1Paleomagnetism is the science of measuring the remanent or “fossil’ magnetization that nearly all rocks possess. If the rock is first oriented precisely in the field, it is possible to measure, using a spinner or similar magnetometer, the direction of the natural remanent magnetization. By subjecting the sample to progressively higher temperatures and alternating magnetic fields, with intervening spinner measurements prior to each increase, it is possible to define and remove magnetizations that may have formed during the later geological history of the rock, leaving only that magnetization which was originally formed when an igneous rock, like a lava flow for example, originally cooled. By repeating the procedure on many samples from several lava flows (for example) it is possible to obtain an average direction which represents the time averaged direction freed of short term changes like secular variation in the Earth’s magnetic field.  A geomagnetic pole, closely coincident with the geographic pole, can then be calculated. If similar experiments are performed for other lava flows of different ages from the same continent, a polar wander path can be constructed which reflects the motion or “drift” of the continent through time. Repeating the entire experiment for different continents produces other apparent polar wander paths. Two continents can then be assembled, (fitted together) for a given time interval if their apparent polar wander paths during this time can be superimposed.  When this procedure is extended to all continents it is possible to re-assemble all the continents to discover if super-continents (like Pangea in the late Paleozoic) existed in earlier times.
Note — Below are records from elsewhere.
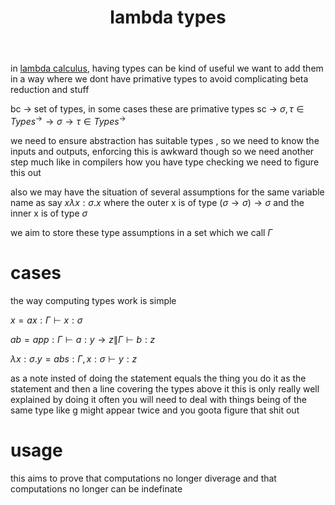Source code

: :PROPERTIES:
:ID:       a99e0567-5962-4cb8-b223-393541a9acd8
:END:
#+title: lambda types

in [[id:cc639b5b-3e71-4e97-8322-7367fceb41ce][lambda calculus]], having types can be kind of useful
we want to add them in a way where we dont have primative types to avoid complicating beta reduction and stuff

bc -> set of types, in some cases these are primative types
sc -> $\sigma,\tau \in Types^\rightarrow \rightarrow \sigma \rightarrow \tau \in Types^\rightarrow$

we need to ensure abstraction has suitable types , so we need to know the inputs and outputs, enforcing this is awkward though
so we need another step much like in compilers how you have type checking we need to figure this out

also we may have the situation of several assumptions for the same variable name as say
$x \lambda x : \sigma .x$
where the outer x is of type $(\sigma \rightarrow \sigma ) \rightarrow \sigma$ and the inner x is of type $\sigma$

we aim to store these type assumptions in a set which we call $\Gamma$

* cases
the way computing types work is simple

$x = ax: \Gamma \vdash x : \sigma$

$ab = app: \Gamma \vdash a: y \rightarrow z \| \Gamma \vdash b:z$

$\lambda x : \sigma . y = abs: \Gamma, x:\sigma \vdash y:z$

as a note insted of doing the statement equals the thing you do it as the statement and then a line covering the types above it
this is only really well explained by doing it
often you will need to deal with things being of the same type like g might appear twice and you goota figure that shit out

* usage
this aims to prove that computations no longer diverage and that computations no longer can be indefinate

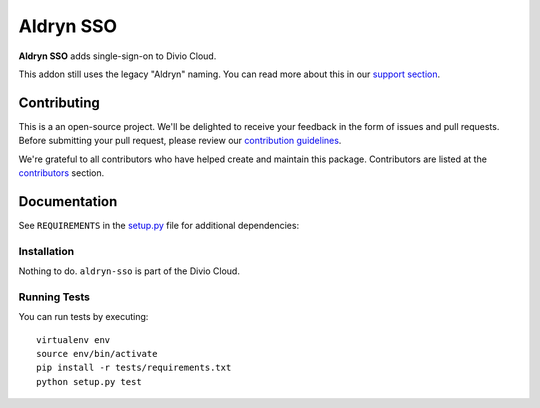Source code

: ==========
Aldryn SSO
==========

|pypi| |build| |coverage|

**Aldryn SSO** adds single-sign-on to Divio Cloud.

This addon still uses the legacy "Aldryn" naming. You can read more about this in our
`support section <https://support.divio.com/general/faq/essential-knowledge-what-is-aldryn>`_.


Contributing
============

This is a an open-source project. We'll be delighted to receive your
feedback in the form of issues and pull requests. Before submitting your
pull request, please review our `contribution guidelines
<http://docs.django-cms.org/en/latest/contributing/index.html>`_.

We're grateful to all contributors who have helped create and maintain this package.
Contributors are listed at the `contributors <https://github.com/divio/aldryn-sso/graphs/contributors>`_
section.


Documentation
=============

See ``REQUIREMENTS`` in the `setup.py <https://github.com/divio/aldryn-sso/blob/master/setup.py>`_
file for additional dependencies:

|python| |django|


Installation
------------

Nothing to do. ``aldryn-sso`` is part of the Divio Cloud.


Running Tests
-------------

You can run tests by executing::

    virtualenv env
    source env/bin/activate
    pip install -r tests/requirements.txt
    python setup.py test


.. |pypi| image:: https://badge.fury.io/py/aldryn-sso.svg
    :target: http://badge.fury.io/py/aldryn-sso
.. |build| image:: https://travis-ci.org/divio/aldryn-sso.svg?branch=master
    :target: https://travis-ci.org/divio/aldryn-sso
.. |coverage| image:: https://codecov.io/gh/divio/aldryn-sso/branch/master/graph/badge.svg
    :target: https://codecov.io/gh/divio/aldryn-sso

.. |python| image:: https://img.shields.io/badge/python-2.7%20%7C%203.4+-blue.svg
    :target: https://pypi.org/project/aldryn-sso/
.. |django| image:: https://img.shields.io/badge/django-1.11%20%7C%202.1%20%7C%202.2-blue.svg
    :target: https://www.djangoproject.com/
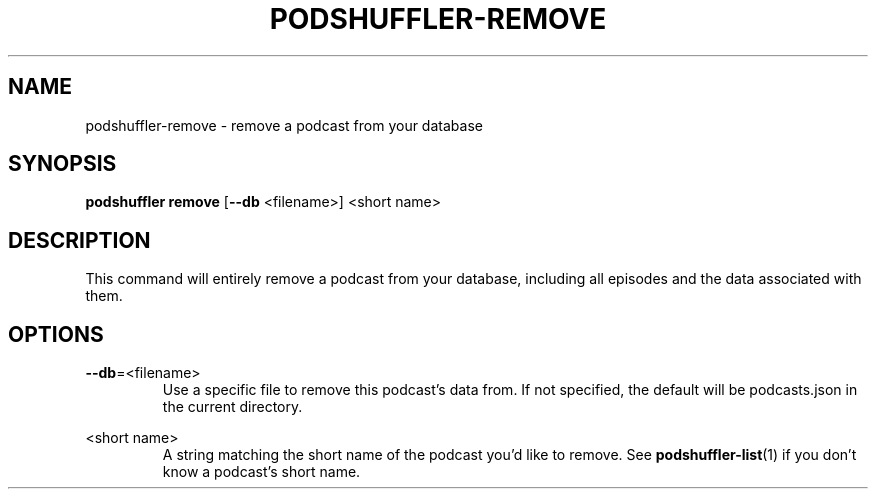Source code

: .\" Man page for podshuffler-remove
.\" Patrick Nance <jpnance@gmail.com>
.TH PODSHUFFLER-REMOVE 1 "2020-03-14" "1.0" "Podshuffler"
.SH NAME
podshuffler-remove \- remove a podcast from your database
.SH SYNOPSIS
.B podshuffler remove
[\fB--db\fR <filename>]
<short name>
.SH DESCRIPTION
This command will entirely remove a podcast from your database, including all episodes and the data associated with them.
.SH OPTIONS
.PP
\fB--db\fR=<filename>
.RS
Use a specific file to remove this podcast's data from. If not specified, the default will be podcasts.json in the current directory.
.RE
.PP
<short name>
.RS
A string matching the short name of the podcast you'd like to remove. See \fBpodshuffler-list\fR(1) if you don't know a podcast's short name.
.RE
In order to correctly interpret the paleomagnetic signal, it is necessary to separate different remanence components, and to correctly identify their age and origin. To be successful it is necessary to obtain K-Ar and U-Pb radiometric ages for the rock and to understand the physics of remanence acquisition in both magnetite and hematite, the two principal minerals which carry the ancient magnetic signature. The procedure becomes more challenging the older the rock is, because it has been subject to a longer geological history and witnessed more heat-producing geological events capable of partly resetting the earlier magnetic signature.

Professor Emeritus Henry Halls; Professor UTM 1970- 2010.